"A common lament I hear from parents I work with is that there is less and less quality time spent with their girls as they grow up. In between school, work, homework, activities and friends, it's difficult to carve out time to hang out as a family. Complicating the issue further is the pervasiveness of screens in our lives. We all know that our presence is a present and even having a phone in our line of vision impacts the quality of our conversations and sense of connection.
How do we keep technology in check as it's grown more and more entrenched in our daily lives?
- Start - and keep - talking. Talk to your girls about technology. What's good about it, and what's not? How does it feel to be on alert 24/7 for what others are doing and saying online? Does social media make you feel connected, less connected - or both?
- Model being fully present. Kids often feel as though they are competing with technology for attention from their own parents. As much as you can, unplug when you are together as a family. Turn off notifications. Turn your attention to your family as you dial down your own distractions. Role model being present.

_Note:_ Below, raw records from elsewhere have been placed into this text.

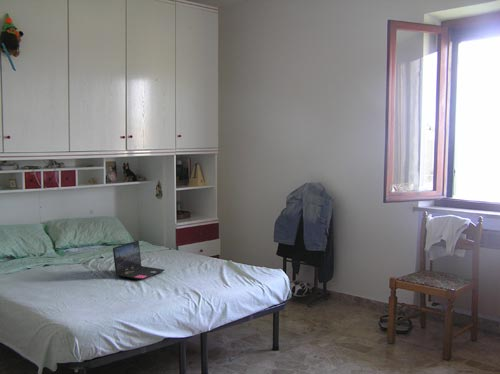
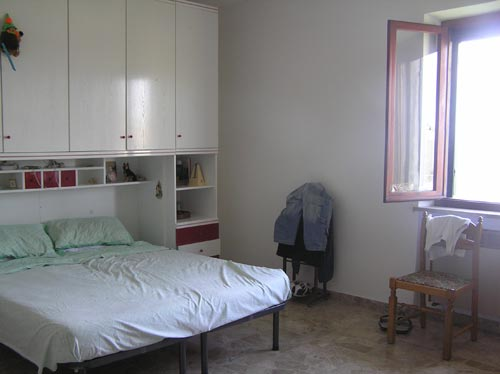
- laptop [112,240,165,281]
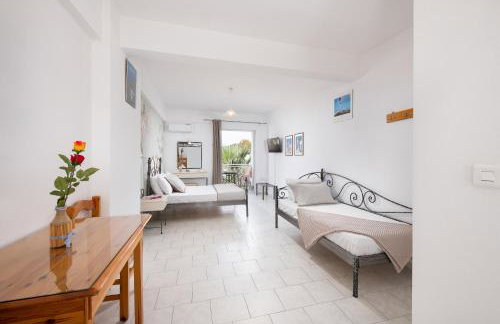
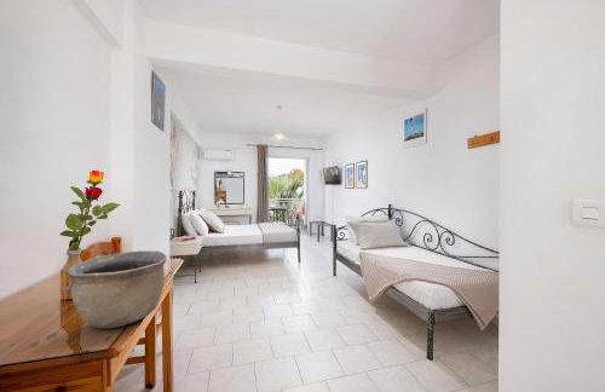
+ bowl [67,249,168,329]
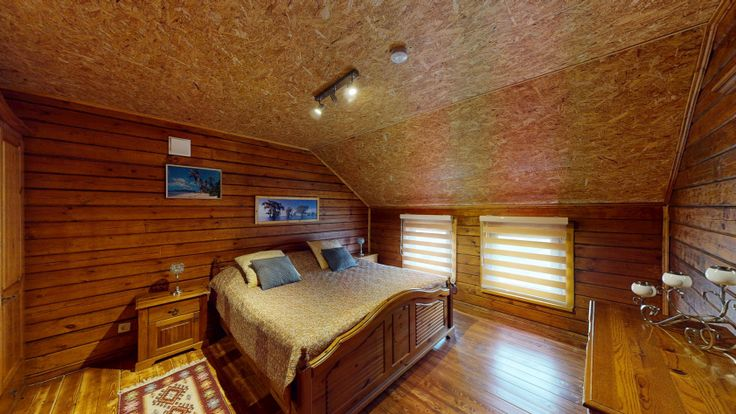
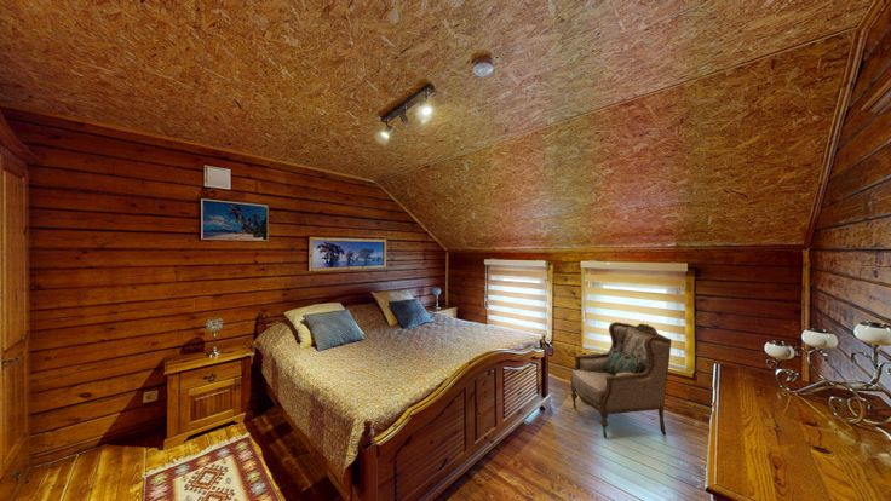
+ armchair [569,321,673,439]
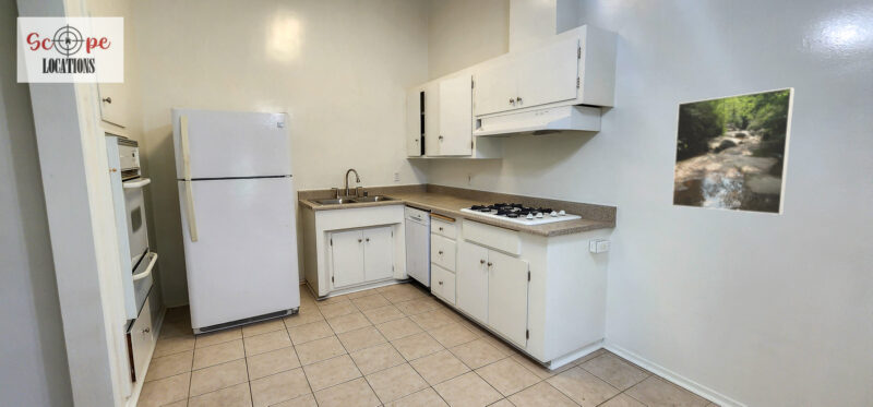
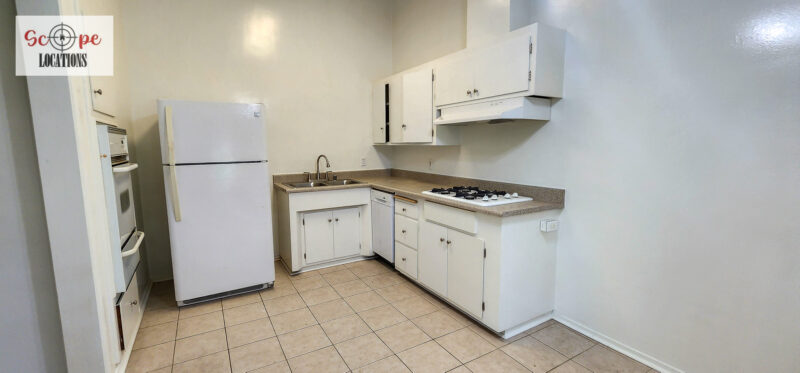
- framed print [671,86,796,216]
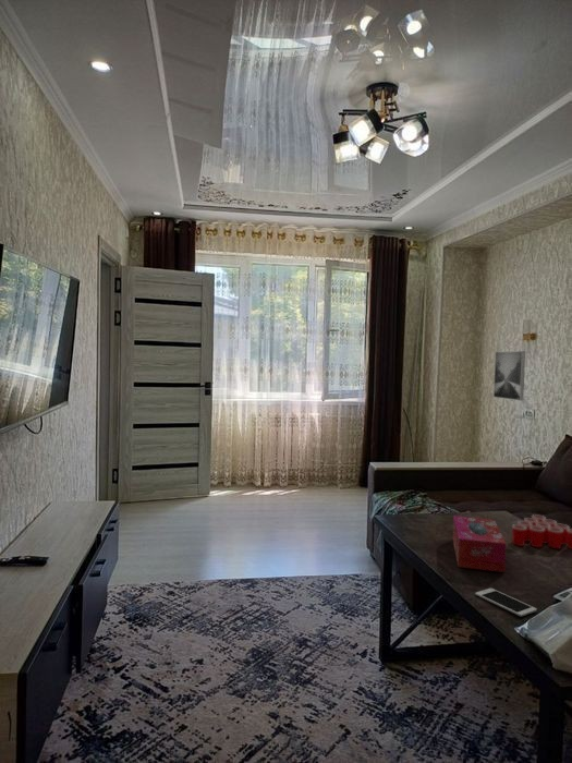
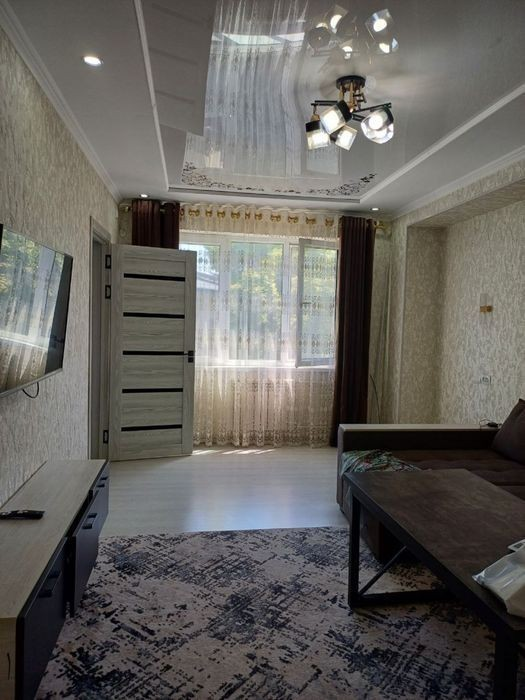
- cup [511,513,572,550]
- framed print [492,350,526,401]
- cell phone [474,588,538,617]
- tissue box [452,514,507,573]
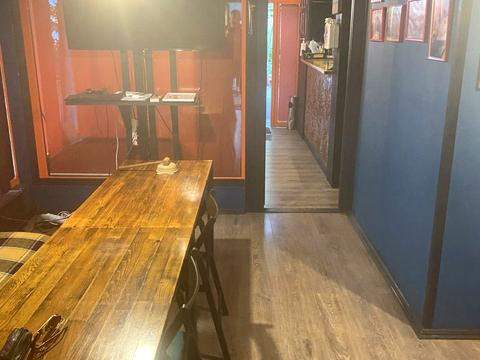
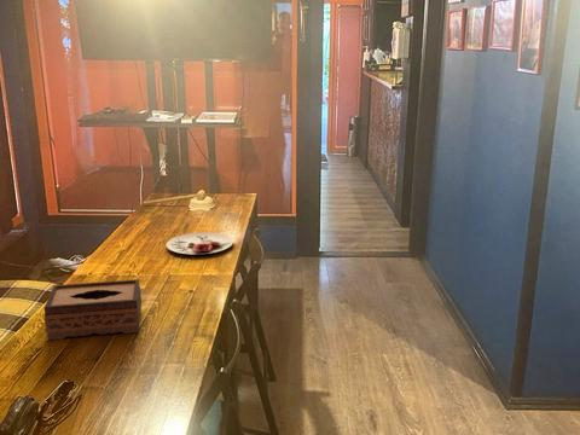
+ tissue box [44,278,143,341]
+ plate [166,231,234,255]
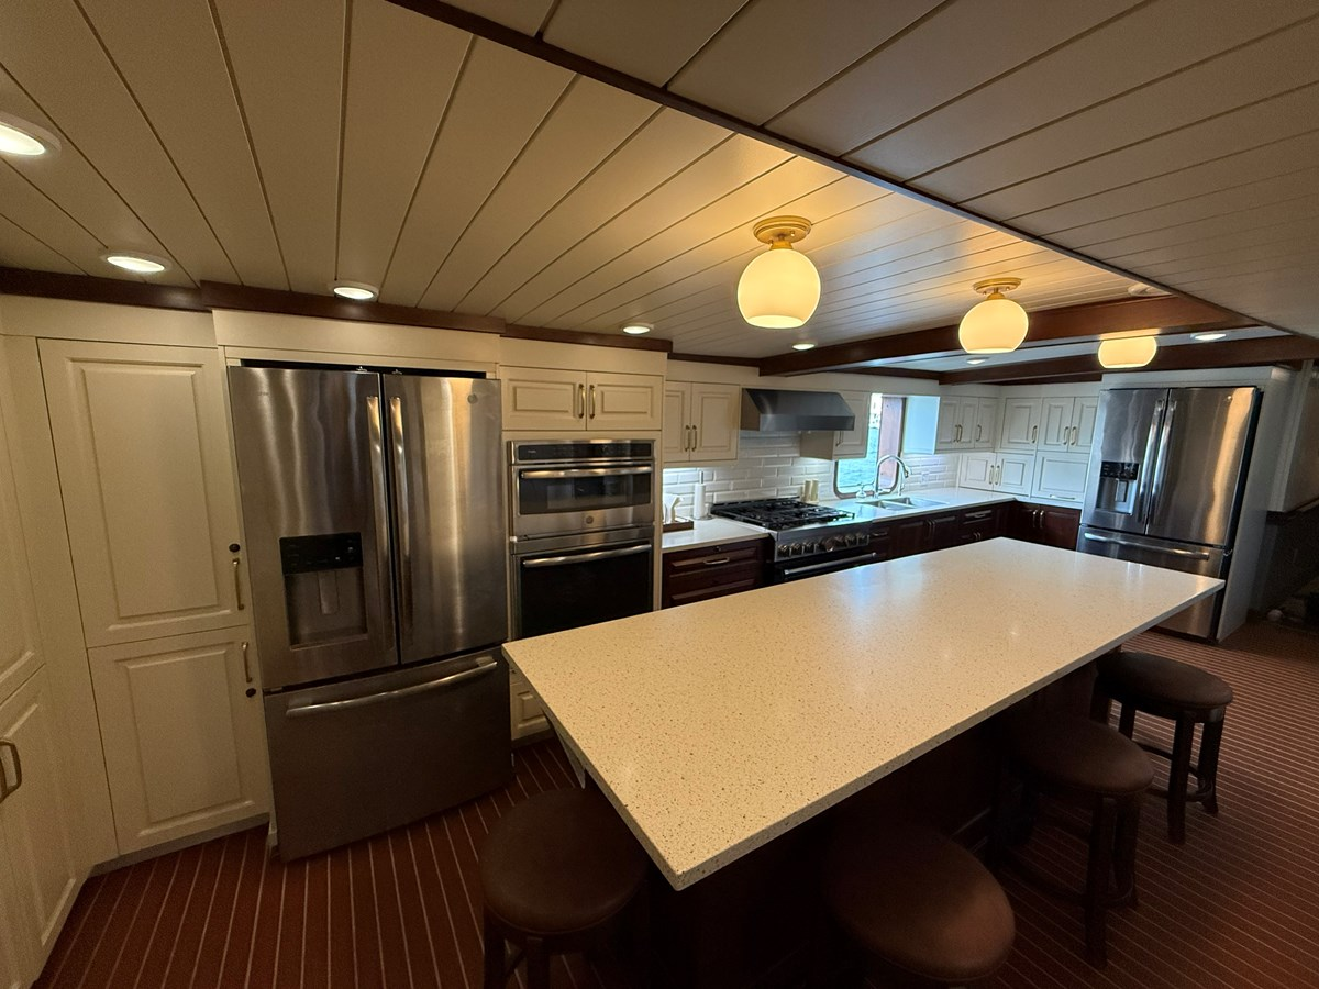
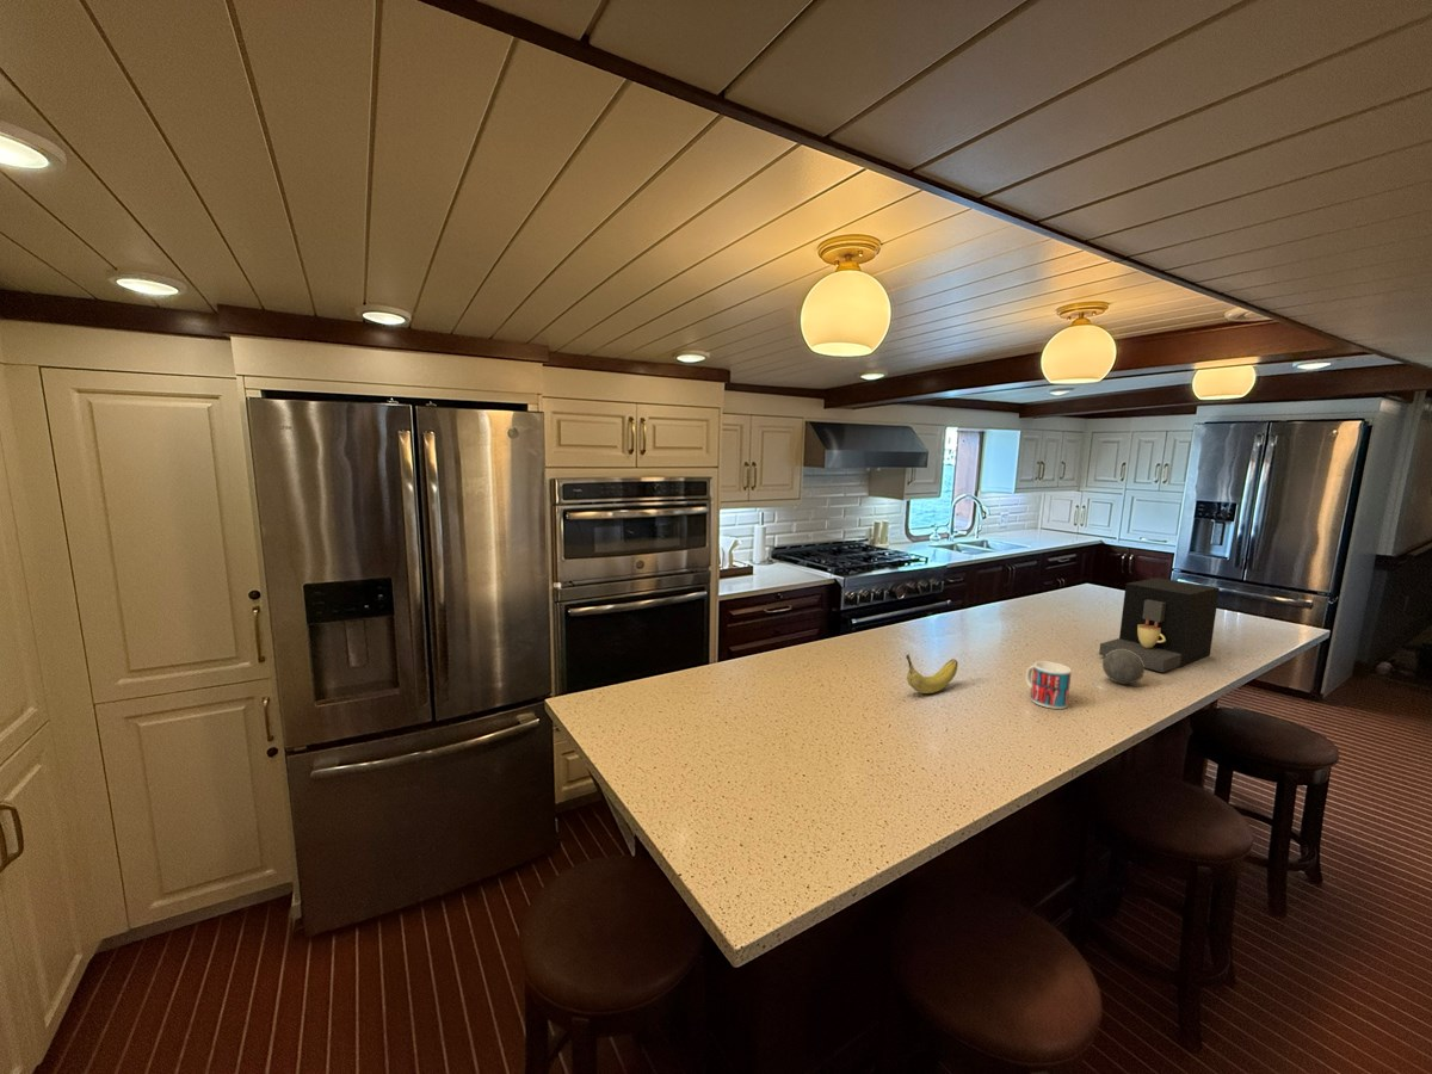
+ fruit [905,653,959,695]
+ coffee maker [1098,576,1221,673]
+ decorative ball [1101,649,1146,685]
+ mug [1025,660,1073,710]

- Take tech breaks. Girls in particular need to ditch devices from time to time. Turn off phones at least an hour before bedtime and keep them parked in the kitchen (or another central location). Prohibit devices during family meals. Reserve the right to designate certain gatherings or days as device-free. Don't expect a high five from her on this one, but it is a great exercise!
- Become the teachers. Being involved in our children's tech lives and helping provide perspective can give our girls a reality check and help keep the tech-derived drama at bay. As they enter the social media world (possibly in middle school), be a part of their social networks, be watchful without being smothering and share your lessons learned from social media (FOMO is real for adults, too!)"
On a personal note, on the way home from dance class my four year old asked me if I got any pictures or videos of her. I told her I had and said we could watch them once we got home. Then she said, "Mom all the parents in class were on their phones the whole time." My heart just sunk. I was really hoping I wasn't one of those parents. Was I? I may have not been that parent on that day but I know I have. I felt really guilty about it. I do check my phone all the time. But after I read this article, I have really tried to make a conscious decision to not have my phone out so much with my kids or husband. If I am doing something on my phone around them, I tell them what it is. I don't want whatever I may be doing on my phone to ever be perceived as more important than they are!